Search the data for "Kernkraft". Each line containing it is to be copied.

Dataset entries:
::::

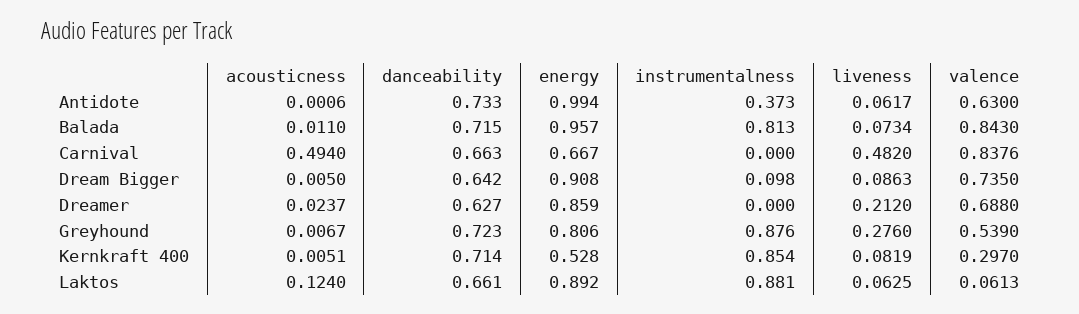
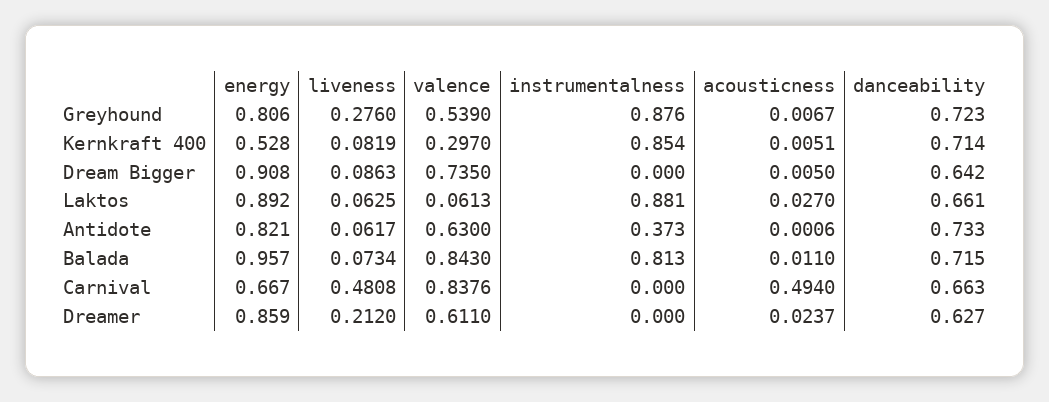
  {
    "acousticness": {
      "Antidote": 0.0006,
      "Balada": 0.011,
      "Carnival": 0.494,
      "Dream Bigger": 0.005,
      "Dreamer": 0.0237,
      "Greyhound": 0.0067,
      "Kernkraft 400": 0.0051,
-     "Laktos": 0.124
+     "Laktos": 0.027
    },
    "danceability": {
      "Antidote": 0.733,
      "Balada": 0.715,
      "Carnival": 0.663,
      "Dream Bigger": 0.642,
      "Dreamer": 0.627,
      "Greyhound": 0.723,
      "Kernkraft 400": 0.714,
      "Laktos": 0.661
    },
    "energy": {
-     "Antidote": 0.994,
+     "Antidote": 0.821,
      "Balada": 0.957,
      "Carnival": 0.667,
      "Dream Bigger": 0.908,
      "Dreamer": 0.859,
      "Greyhound": 0.806,
      "Kernkraft 400": 0.528,
      "Laktos": 0.892
    },
    "instrumentalness": {
      "Antidote": 0.373,
      "Balada": 0.813,
      "Carnival": 0,
-     "Dream Bigger": 0.098,
+     "Dream Bigger": 0,
      "Dreamer": 0,
      "Greyhound": 0.876,
      "Kernkraft 400": 0.854,
      "Laktos": 0.881
    },
    "liveness": {
      "Antidote": 0.0617,
      "Balada": 0.0734,
-     "Carnival": 0.482,
+     "Carnival": 0.4808,
      "Dream Bigger": 0.0863,
      "Dreamer": 0.212,
      "Greyhound": 0.276,
      "Kernkraft 400": 0.0819,
      "Laktos": 0.0625
    },
    "valence": {
      "Antidote": 0.63,
      "Balada": 0.843,
      "Carnival": 0.8376,
      "Dream Bigger": 0.735,
-     "Dreamer": 0.688,
+     "Dreamer": 0.611,
      "Greyhound": 0.539,
      "Kernkraft 400": 0.297,
      "Laktos": 0.0613
    }
  }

::::

REPLY:
      "Kernkraft 400": 0.0051,
      "Kernkraft 400": 0.714,
      "Kernkraft 400": 0.528,
      "Kernkraft 400": 0.854,
      "Kernkraft 400": 0.0819,
      "Kernkraft 400": 0.297,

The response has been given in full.